Hacker News new | ask | show | jobs
by popara 2259 days ago
When I decided to commit my project to Elm, back in 2017, I have seen all those writings on the wall. Basically I am buying in someone's whim. One caveat is that I can stop following his whim, freeze source code that I need and carry on my development with out needing or caring about future releases, ie, I do the dreadful fork.

I work alone so I choose my tech destiny.

But when you look at the guy at which will you are submitting to, and can't but say he is the everything I want from a COMPILER MASTER. He have designed clean and well working language and ecosystem around it.

This is the ecosystem where you are not afraid that one of library's dependencies might install crypto miner or steal your user data.

You are sure with like 99.99999....% that you won't have errors in runtime.

And language is simple, my wife started writing it, you only need to know to structure the code and all the frontend power is to you.

Ad hominem - also Evan is soft spoken guy that cares about his life's work, and sharing it with others.

Ad hominem on my side - I am sick of ALGOL languages. After 12 years of proffesional work with many different languages, touching JS or anything related gave me head aches, such inherently stupid and inefficient ways of building systems, from syntax to /ways of doing things/ and making sure they are /allright/.

Luke may have different ambitions than me, I wanted to build reliable systems that brought me money, for me, after 3 years of Elm, I am happy as I can be.

I build new features with confidence and speed. It took me 3 days of work to switch to 0.19. I have deleted big chunks of JS that I though were necessary in order for my app to work. But I was wrong, there were pure way to do it. That was rewarding mental exercise for me, after which I had cleaner code, and customers noticed performance improvements.

Can language /be better/? Yes.

Is Elm at the point where think it desperately needs some improvement, because of which my work is blocked or stalled? No. It wasn't like that since 0.19.

Luke is off and rude in this post at least. He is considered about the posture of OSS not the real benefits of it. Why Luke didn't came up with big blog post about the features he would like to see in Elm? Much more constructive than bitching about it.

3 comments

> Luke is off and rude in this post at least.

I found him humble, self-aware, forgiving, and kind

> Why Luke didn't came up with big blog post about the features he would like to see in Elm? Much more constructive than bitching about it.
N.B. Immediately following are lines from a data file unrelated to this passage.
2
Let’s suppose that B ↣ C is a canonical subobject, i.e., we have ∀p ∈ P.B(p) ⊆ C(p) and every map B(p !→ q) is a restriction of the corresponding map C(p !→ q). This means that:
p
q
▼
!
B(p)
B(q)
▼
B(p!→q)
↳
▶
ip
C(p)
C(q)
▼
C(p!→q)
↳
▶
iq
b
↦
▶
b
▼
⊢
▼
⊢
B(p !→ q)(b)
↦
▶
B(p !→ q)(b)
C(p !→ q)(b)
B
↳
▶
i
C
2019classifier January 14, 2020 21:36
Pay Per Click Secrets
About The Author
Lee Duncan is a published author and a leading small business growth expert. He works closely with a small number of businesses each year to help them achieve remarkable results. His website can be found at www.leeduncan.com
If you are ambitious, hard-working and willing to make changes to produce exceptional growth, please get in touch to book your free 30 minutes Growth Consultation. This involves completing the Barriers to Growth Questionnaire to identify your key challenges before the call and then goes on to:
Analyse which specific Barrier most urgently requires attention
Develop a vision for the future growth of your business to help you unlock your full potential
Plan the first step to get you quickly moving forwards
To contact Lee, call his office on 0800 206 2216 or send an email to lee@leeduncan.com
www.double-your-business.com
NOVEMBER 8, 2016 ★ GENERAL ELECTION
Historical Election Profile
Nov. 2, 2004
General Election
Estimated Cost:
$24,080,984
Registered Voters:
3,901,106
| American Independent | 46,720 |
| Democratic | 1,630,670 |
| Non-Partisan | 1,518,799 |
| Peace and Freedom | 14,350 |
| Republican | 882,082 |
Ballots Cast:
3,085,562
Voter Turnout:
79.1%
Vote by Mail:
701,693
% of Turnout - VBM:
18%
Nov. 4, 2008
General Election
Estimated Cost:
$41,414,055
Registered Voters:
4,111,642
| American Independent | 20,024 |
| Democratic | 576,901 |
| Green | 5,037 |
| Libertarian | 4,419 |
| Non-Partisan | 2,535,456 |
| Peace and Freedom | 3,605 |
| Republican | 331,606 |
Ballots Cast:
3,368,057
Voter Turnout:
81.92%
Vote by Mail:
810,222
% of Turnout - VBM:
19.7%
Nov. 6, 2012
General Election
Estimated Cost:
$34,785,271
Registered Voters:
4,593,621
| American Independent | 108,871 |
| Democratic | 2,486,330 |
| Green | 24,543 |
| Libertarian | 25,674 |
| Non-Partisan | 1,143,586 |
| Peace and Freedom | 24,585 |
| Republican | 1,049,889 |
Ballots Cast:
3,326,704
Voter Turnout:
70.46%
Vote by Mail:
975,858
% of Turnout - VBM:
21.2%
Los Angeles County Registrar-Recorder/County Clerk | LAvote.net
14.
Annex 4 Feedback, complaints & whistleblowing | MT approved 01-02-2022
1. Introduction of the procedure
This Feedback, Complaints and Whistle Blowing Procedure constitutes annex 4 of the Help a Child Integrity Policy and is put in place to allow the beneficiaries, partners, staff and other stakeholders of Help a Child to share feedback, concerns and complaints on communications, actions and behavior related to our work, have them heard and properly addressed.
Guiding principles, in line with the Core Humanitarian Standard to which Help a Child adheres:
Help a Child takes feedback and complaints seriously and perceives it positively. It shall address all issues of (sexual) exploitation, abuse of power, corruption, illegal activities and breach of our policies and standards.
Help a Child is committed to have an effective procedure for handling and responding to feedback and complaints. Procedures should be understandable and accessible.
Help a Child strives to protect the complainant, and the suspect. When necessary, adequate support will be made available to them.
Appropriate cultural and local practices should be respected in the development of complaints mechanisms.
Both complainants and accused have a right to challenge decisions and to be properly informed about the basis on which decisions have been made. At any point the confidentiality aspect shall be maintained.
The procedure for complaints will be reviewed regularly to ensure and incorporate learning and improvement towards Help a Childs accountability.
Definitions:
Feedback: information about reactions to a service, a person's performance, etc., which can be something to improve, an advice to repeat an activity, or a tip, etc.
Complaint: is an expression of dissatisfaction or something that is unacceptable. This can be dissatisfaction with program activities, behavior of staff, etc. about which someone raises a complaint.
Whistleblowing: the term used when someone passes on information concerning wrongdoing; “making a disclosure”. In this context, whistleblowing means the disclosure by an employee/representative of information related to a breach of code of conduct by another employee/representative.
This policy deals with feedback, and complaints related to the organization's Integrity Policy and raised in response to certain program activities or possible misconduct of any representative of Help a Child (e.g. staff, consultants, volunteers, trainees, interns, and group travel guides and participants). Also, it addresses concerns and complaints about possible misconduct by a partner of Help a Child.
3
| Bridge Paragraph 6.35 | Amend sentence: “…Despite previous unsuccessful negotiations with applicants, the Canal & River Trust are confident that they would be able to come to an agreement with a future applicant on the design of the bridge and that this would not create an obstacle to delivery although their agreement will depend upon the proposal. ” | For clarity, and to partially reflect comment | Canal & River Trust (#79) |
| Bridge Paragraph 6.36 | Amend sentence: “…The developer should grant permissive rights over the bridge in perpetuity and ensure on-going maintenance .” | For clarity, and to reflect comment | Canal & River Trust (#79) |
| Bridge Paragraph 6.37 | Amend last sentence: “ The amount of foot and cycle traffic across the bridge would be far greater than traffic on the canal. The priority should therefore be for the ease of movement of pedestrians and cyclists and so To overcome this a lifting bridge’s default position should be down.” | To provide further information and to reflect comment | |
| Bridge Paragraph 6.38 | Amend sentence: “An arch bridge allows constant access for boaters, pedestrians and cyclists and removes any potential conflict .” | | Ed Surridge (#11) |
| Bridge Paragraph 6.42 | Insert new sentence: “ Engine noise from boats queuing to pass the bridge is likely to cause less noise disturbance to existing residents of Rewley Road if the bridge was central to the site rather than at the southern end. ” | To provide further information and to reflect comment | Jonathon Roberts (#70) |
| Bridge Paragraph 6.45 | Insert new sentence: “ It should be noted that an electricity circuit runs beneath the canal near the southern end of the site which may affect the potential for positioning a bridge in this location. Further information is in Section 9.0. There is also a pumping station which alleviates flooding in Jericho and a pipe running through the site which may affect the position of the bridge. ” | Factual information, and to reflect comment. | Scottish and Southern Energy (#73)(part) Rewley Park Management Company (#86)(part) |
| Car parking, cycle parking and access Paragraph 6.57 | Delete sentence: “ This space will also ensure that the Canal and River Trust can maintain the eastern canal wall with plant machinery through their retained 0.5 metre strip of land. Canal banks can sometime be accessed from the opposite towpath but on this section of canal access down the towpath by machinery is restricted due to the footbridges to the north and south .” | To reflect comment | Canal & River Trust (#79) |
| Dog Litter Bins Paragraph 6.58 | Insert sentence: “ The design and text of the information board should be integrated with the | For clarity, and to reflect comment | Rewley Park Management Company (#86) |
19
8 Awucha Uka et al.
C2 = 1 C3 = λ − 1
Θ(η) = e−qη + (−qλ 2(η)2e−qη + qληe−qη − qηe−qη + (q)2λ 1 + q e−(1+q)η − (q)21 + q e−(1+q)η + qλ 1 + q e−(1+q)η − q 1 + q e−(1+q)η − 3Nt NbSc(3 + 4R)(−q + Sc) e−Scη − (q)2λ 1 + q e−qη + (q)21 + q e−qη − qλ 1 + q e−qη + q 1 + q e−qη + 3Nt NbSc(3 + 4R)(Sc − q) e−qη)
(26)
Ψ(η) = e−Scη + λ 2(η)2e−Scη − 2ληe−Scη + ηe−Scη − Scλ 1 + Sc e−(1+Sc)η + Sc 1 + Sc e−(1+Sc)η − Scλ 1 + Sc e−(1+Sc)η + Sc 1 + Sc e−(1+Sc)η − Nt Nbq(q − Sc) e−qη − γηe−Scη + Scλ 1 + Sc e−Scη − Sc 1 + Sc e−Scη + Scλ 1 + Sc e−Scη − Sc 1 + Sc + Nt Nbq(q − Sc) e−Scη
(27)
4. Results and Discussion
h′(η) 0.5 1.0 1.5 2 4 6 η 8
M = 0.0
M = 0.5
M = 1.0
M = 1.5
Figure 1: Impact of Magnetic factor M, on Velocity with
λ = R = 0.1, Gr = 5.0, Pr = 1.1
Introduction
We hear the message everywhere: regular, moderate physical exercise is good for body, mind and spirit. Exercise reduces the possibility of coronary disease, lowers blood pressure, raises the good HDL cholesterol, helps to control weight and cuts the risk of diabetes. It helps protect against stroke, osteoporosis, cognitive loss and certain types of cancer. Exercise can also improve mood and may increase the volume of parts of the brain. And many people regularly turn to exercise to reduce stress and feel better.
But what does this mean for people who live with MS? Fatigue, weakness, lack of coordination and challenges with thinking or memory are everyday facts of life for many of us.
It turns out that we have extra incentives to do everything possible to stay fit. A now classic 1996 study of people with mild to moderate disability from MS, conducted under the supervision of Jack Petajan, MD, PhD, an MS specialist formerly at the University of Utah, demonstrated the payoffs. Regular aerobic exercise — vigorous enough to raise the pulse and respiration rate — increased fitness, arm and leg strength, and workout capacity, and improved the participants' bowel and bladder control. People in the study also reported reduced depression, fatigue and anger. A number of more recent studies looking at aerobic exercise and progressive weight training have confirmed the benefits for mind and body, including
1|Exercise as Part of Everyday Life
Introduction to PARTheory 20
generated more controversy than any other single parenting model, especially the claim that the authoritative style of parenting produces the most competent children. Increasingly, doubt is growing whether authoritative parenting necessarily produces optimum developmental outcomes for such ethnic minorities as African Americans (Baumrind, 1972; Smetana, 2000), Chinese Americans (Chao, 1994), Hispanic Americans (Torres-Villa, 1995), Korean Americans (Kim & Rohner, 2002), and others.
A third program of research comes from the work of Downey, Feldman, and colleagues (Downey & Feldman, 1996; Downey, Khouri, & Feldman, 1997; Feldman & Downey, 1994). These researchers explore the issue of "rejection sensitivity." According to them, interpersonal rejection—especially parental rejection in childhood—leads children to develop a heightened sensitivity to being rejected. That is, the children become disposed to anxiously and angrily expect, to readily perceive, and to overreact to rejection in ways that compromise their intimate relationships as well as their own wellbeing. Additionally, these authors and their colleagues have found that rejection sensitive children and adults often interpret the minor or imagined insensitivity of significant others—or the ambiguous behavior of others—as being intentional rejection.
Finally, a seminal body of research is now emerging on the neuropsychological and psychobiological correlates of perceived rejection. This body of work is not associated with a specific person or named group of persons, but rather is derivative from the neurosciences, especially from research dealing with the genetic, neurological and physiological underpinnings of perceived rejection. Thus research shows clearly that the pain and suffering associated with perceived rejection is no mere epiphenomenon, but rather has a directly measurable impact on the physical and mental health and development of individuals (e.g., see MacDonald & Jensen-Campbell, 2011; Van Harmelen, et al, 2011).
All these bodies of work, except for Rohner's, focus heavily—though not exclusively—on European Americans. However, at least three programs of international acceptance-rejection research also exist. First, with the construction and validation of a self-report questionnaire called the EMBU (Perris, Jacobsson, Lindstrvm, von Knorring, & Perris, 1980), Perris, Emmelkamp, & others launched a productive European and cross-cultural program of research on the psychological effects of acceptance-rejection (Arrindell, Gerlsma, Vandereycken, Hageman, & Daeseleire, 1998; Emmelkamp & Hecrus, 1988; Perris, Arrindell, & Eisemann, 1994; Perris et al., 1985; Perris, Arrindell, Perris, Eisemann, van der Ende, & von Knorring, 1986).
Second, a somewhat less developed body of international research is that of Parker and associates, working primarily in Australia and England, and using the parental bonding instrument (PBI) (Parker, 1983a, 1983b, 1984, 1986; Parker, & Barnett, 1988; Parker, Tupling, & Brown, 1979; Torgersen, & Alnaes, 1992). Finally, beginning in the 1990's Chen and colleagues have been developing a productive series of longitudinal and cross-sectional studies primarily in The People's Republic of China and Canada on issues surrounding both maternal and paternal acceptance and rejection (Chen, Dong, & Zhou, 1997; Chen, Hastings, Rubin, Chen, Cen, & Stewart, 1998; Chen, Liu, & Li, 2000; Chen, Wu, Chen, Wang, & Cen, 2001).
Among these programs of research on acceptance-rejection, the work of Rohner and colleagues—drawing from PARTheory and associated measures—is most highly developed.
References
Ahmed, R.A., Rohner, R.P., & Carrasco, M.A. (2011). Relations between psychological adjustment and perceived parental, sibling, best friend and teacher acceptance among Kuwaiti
I think you may have missed one of, if not the, fundamental point of the post. Even if he did (which he did at times), it would've been pointless.

Please, if you find a link to constuctive Luke's criticism, please post it, I am willing to change my mind.
> Luke is off and rude in this post at least. He is considered about the posture of OSS not the real benefits of it. Why Luke didn't came up with big blog post about the features he would like to see in Elm? Much more constructive than bitching about it.

Sounds like he has done a lot of talking about features he would like to see (as well as work to realise them), and gotten nothing but dismissal and inaction for it. I think this blog post is probably the most constructive thing left he could do.

I would disagree with this, just on the basis that I have been following elm/compiler for a long time, and all the github discussions.

To me Luke, always went in with comments like a zealous OSS knight, which wants to make a contribution so hard.

If you list his blog posts and github comments you will see that there is no constructive critique of technology but rather their way of handling and communicating stuff.

I haven't run to that kind of issues, because I didn't insist do change compiler to suite my needs, but worked with what I already have.

Please, if you find a link to constuctive Luke's criticism, please post it, I am willing to change my mind.

> And language is simple, my wife started writing it

...not sure what you're implying about your wife there.

Lack of context ^^

She is accountant turned web designer. After 0 programing experience she learned a bit of JS for about 3 months, started learning Elm - now she works with it day to day for a living (with different clients).

My point is, language is simple enough to grasp it really quickly and start using it productively.